L. Gone into Cold Harbor, according to Barnes. She and her nephew. To look at coffins.” “
It’s something survivors have to do,” Heimrich said. “Go ahead, Charlie.”
“The wind shifted around two Sunday morning,” Forniss said. “Cold northwest wind started up. Barnes laid fires in the living room and the dining room. Miss Jameson likes the house nice and warm, way he put it.”
“And in Miss Jameson’s dressing room? Sitting room or whatever she calls it?”
“He’d laid that earlier, he says. While the party was still going on. Carried logs and stuff up the back stairs and got the fire laid so she could light it if it was cold in the morning.”
“As it turned out to be,” Heimrich said. “Foresighted guy, Barnes.”
“She did light it, M. L. Just ashes in the fireplace. Barnes doesn’t know when. Says that, what with one thing and another, he’s got behind on things a little.”

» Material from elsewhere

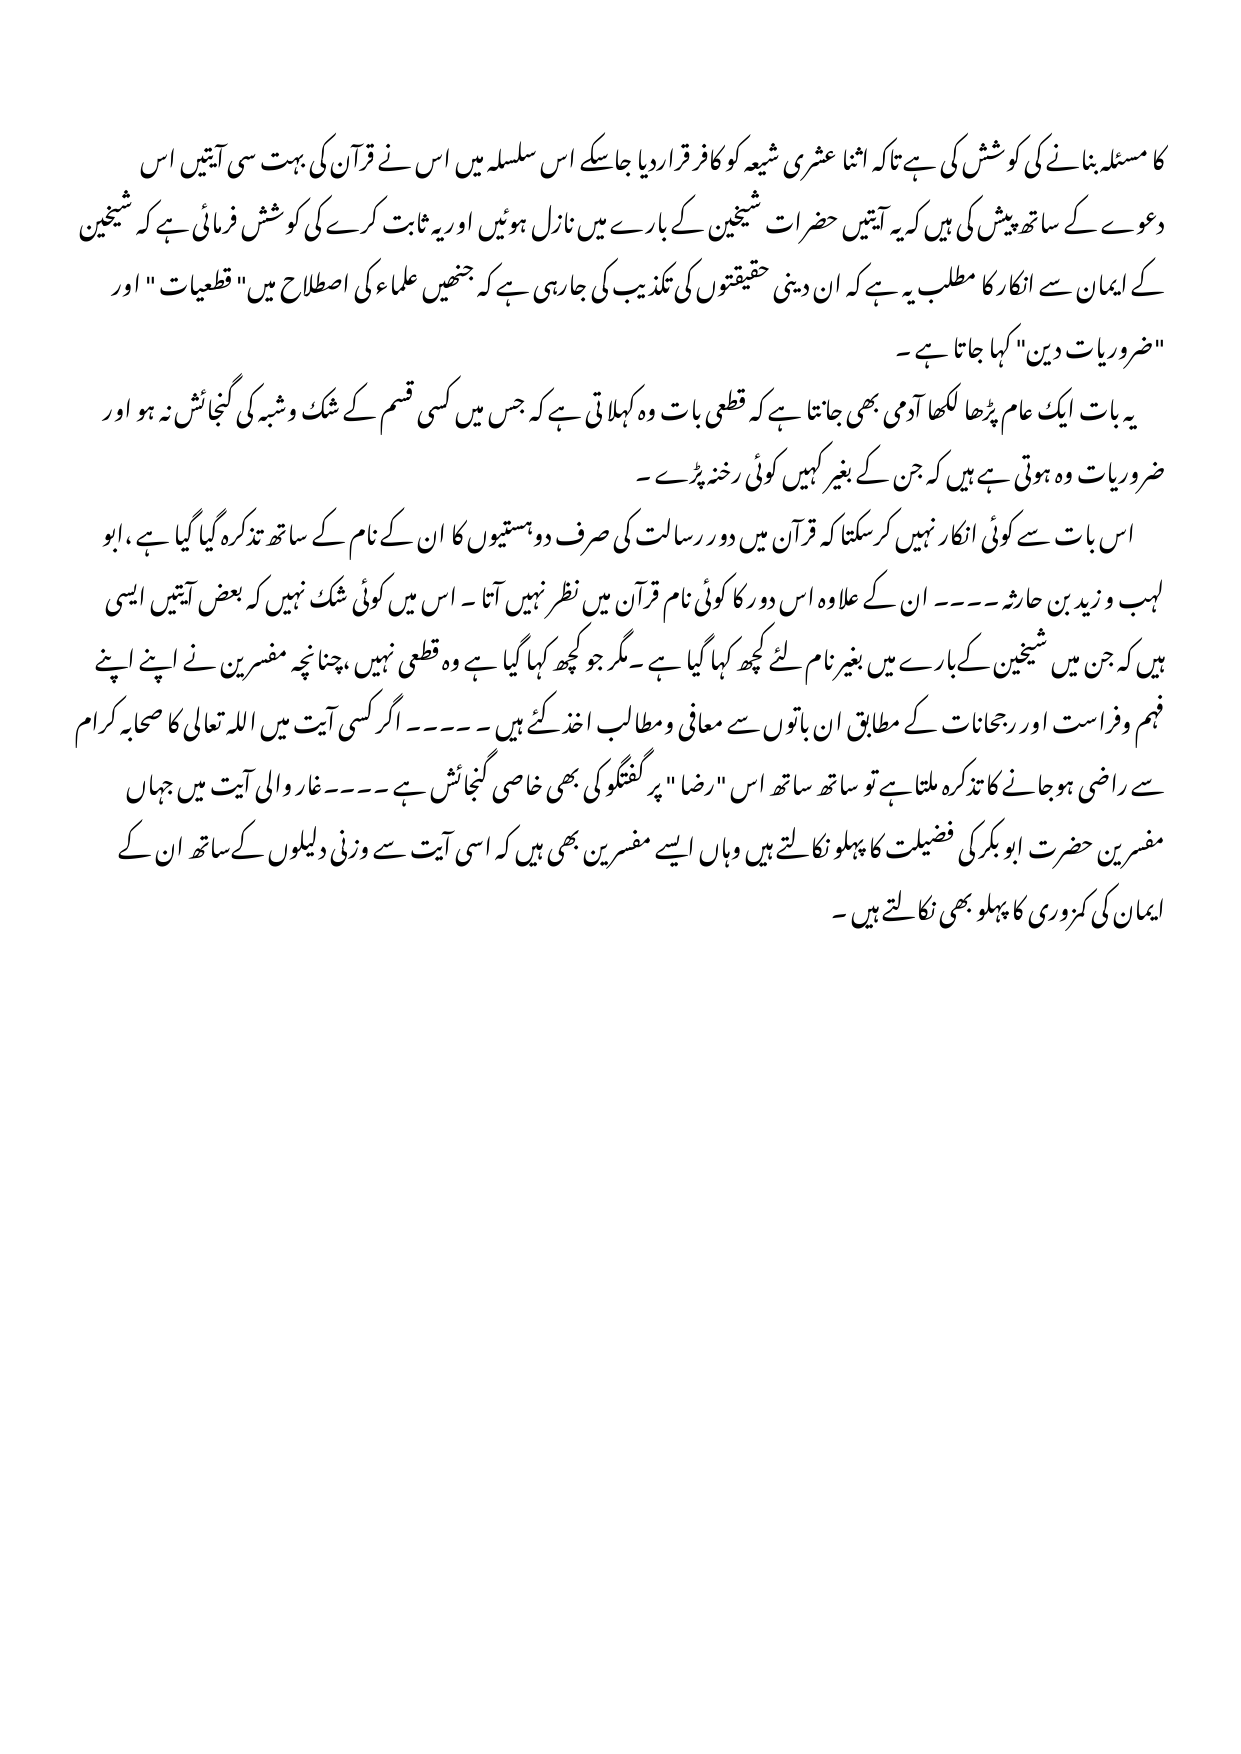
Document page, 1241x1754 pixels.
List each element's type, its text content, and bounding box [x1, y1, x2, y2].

text یہ بات ایک عام پڑھا لکھا آدمی بھی جانتا ہے کہ قطعی بات وہ کہلا تی ہے کہ جس میں کسی قسم کے شک وشبہ کی گنجائش نہ ہو اور ضروریات وہ ہوتی ہے ہیں کہ جن کے بغیر کہیں کوئی رخنہ پڑے ۔ [75, 373, 1165, 498]
text کا مسئلہ بنانے کی کوشش کی ہے تاکہ اثنا عشری شیعہ کو کافر قراردیا جاسکے اس سلسلہ میں اس نے قرآن کی بہت سی آیتیں اس دعوے کے ساتھ پیش کی ہیں کہ یہ آیتیں حضرات شیخین کے بارے میں نازل ہوئیں اور یہ ثابت کرے کی کوشش فرمائی ہے کہ شیخین کے ایمان سے انکار کا مطلب یہ ہے کہ ان دینی حقیقتوں کی تکذیب کی جارہی ہے کہ جنھیں علماء کی اصطلاح میں" قطعیات " اور "ضروریات دین" کہا جاتا ہے ۔ [75, 94, 1165, 373]
text اس بات سے کوئی انکار نہیں کرسکتا کہ قرآن میں دور رسالت کی صرف دوہستیوں کا ان کے نام کے ساتھ تذکرہ گیا گیا ہے ،ابو لہب و زید بن حارثہ ۔۔۔۔ ان کے علاوہ اس دور کا کوئی نام قرآن میں نظر نہیں آتا ۔ اس میں کوئی شک نہیں کہ بعض آیتیں ایسی ہیں کہ جن میں شیخین کےبارے میں بغیر نام لئے کچھ کہا گیا ہے ۔مگر جو کچھ کہا گیا ہے وہ قطعی نہیں ،چنانچہ مفسرین نے اپنے اپنے فہم وفراست اور رجحانات کے مطابق ان باتوں سے معافی ومطالب اخذ کئے ہیں ۔ ۔۔۔۔ اگر کسی آیت میں اللہ تعالی کا صحابہ کرام سے راضی ہوجانے کا تذکرہ ملتاہے تو ساتھ ساتھ اس "رضا " پر گفتگو کی بھی خاصی گنجائش ہے ۔۔۔۔غار والی آیت میں جہاں مفسرین حضرت ابو بکر کی فضیلت کا پہلو نکالتے ہیں وہاں ایسے مفسرین بھی ہیں کہ اسی آیت سے وزنی دلیلوں کےساتھ ان کے ایمان کی کمزوری کا پہلو بھی نکالتے ہیں ۔ [75, 498, 1165, 935]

“One thing being murder,” Heimrich said. “The ashes were cold when you had a look at her fireplace today?”
“Yep. They use heavy wood, and coals would last quite a while. Cold and dead when the trooper and I had a look. And pawed around some in the ashes.”
Heimrich nodded his head and waited.
Forniss unrolled the cylinder of brown paper. He took two objects out of it. One was a short sliver of blackened metal. The other object was charred and almost shapeless; burned out of whatever shape it once had had.
“Thing is,” Forniss said, “this smells a little like leather. Burned leather. Half-burned leather.”
He reached the shapeless object across the desk. Heimrich sniffed it. It smelled, he thought, like burned leather. It smelled of ashes.
“The man I know in Peekskill,” Forniss said, “says he doesn’t know much about bows. Not much demand for them. They do carry a few. Haven’t sold any recently, far’s he knows. Golf clubs and tennis rackets, yes. Two bows in stock and a few arrows. No steel arrows. We had a look at the bows.”
“And, Charlie?”
“What he called ‘backed bows,’” Forniss said. “Reinforced on the belly side. Side that’s convex when you pull on the bow, I gather. The two they had in stock were backed with rawhide. Sometimes, he says, they use a tough wood, like hickory, for backing. And sometimes, M. L., they use a thin strip of steel.”